We will develop the basic properties and results for directed and undirected graphical models. This includes testing for independence, developing the corresponding functional form, and understanding probability operations such as marginalising and conditioning. To complete this section, we will also investigate operations on clique trees, to illustrate the principles. We will not do full graphical model inference.

**Information and working with Independence**, Lecture 2, 17/08/17, Wray Buntine

This will continue with information (entropy) left over from the previous lecture. Then we will look at the definition of independence and the some independence models, including its relationship with causality. Basic directed and undirected models will be introduced. Some example problems will be presented (simply) to tie these together: simple bucket search, bandits, graph colouring and causal reasoning.

*No lectures 03/08 (writing for ACML) and 10/08 (attending ICML)*.

**Motivating Probability and Decision Models**, Lecture 1, 27/07/17, Wray Buntine

This is an introduction to motivation for using Bayesian methods, these days called “full probability modelling” by the cognoscenti, to avoid prior cultish associations and implications. We will look at modelling, causality, probability as frequency, and axiomatic underpinnings for reasoning, decisions, and belief . The importance of priors and computation form the basis of this.

I gave a general overview talk at University of Sydney to the Business School. Funny how the statistics guys are often moving over to business schools!

**Abstract: ** Matrix factorisation, and the related problems of topic models, co-factorisation, tensor factorisation, etc., when applied to discrete data use Boolean, Poisson. negative binomial and multinomial models of the entries. These are used in problems with text, document and graph analysis and bioinformatics, especially where data is big and sparse. We’re developing general techniques using Gibbs sampling with collapsed, auxiliary and latent variables as well as hierarchical modelling of priors. I’ll talk about the class of problems and give examples of some of the techniques. While simple, they scale well and admit multi-core implementation, often times producing state-of-the-art results.

The slides are here.

Here is a paper with Ethan Zhao and Lan Du, both of Monash, we’ll present in Sydney.

Relational data are usually highly incomplete in practice, which inspires us to leverage side information to improve the performance of community detection and link prediction. This paper presents a Bayesian probabilistic approach that incorporates various kinds of node attributes encoded in binary form in relational models with Poisson likelihood. Our method works flexibly with both directed and undirected relational networks. The inference can be done by efficient Gibbs sampling which leverages sparsity of both networks and node attributes. Extensive experiments show that our models achieve the state-of-the-art link prediction results, especially with highly incomplete relational data.
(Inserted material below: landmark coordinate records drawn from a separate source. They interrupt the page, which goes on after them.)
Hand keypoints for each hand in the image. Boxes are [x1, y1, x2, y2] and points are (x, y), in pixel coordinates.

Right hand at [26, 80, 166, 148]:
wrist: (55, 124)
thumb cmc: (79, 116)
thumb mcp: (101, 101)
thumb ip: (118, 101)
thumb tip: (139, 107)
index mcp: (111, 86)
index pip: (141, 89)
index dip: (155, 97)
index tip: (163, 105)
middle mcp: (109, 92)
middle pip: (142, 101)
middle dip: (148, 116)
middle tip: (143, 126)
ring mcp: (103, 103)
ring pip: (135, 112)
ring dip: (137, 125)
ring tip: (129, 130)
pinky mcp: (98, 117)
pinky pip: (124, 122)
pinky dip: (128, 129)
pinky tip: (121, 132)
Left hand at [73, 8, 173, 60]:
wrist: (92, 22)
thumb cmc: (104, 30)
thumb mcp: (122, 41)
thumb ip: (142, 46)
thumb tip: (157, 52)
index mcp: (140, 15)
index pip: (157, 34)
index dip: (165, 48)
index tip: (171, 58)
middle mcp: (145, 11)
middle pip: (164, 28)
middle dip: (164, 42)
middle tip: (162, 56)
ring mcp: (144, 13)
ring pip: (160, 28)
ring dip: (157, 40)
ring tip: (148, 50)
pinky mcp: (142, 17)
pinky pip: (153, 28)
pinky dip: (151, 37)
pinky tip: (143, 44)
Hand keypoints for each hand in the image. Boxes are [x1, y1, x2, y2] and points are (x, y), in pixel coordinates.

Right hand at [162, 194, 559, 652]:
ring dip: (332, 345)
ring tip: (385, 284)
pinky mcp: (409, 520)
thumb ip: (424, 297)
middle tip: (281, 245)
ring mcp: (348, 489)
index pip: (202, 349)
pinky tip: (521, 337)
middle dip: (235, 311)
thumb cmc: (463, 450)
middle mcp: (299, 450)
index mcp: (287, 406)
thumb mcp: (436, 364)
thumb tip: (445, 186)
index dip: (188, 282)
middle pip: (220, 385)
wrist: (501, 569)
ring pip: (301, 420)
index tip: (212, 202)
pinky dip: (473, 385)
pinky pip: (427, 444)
As usual, the reviews were entertaining, and some interesting results we didn’t get in the paper. Its always enlightening doing comparative experiments.

They recorded my tutorial ran at ALTA late in 2016.

Part 1 and part 2 up on Youtube, about an hour each.

Currently visiting the LARC with Steven Hoi and will give a talk tomorrow on my latest work based on Lancelot James’ extensive theories of Bayesian non-parametrics.

**Simplifying Poisson Processes for Non-parametric Methods**

Main thing is I’ve been looking at hierarchical models, which have all their own theory, though easily developed using James’ general results. Not sure I’ll put the slides up because its not yet published!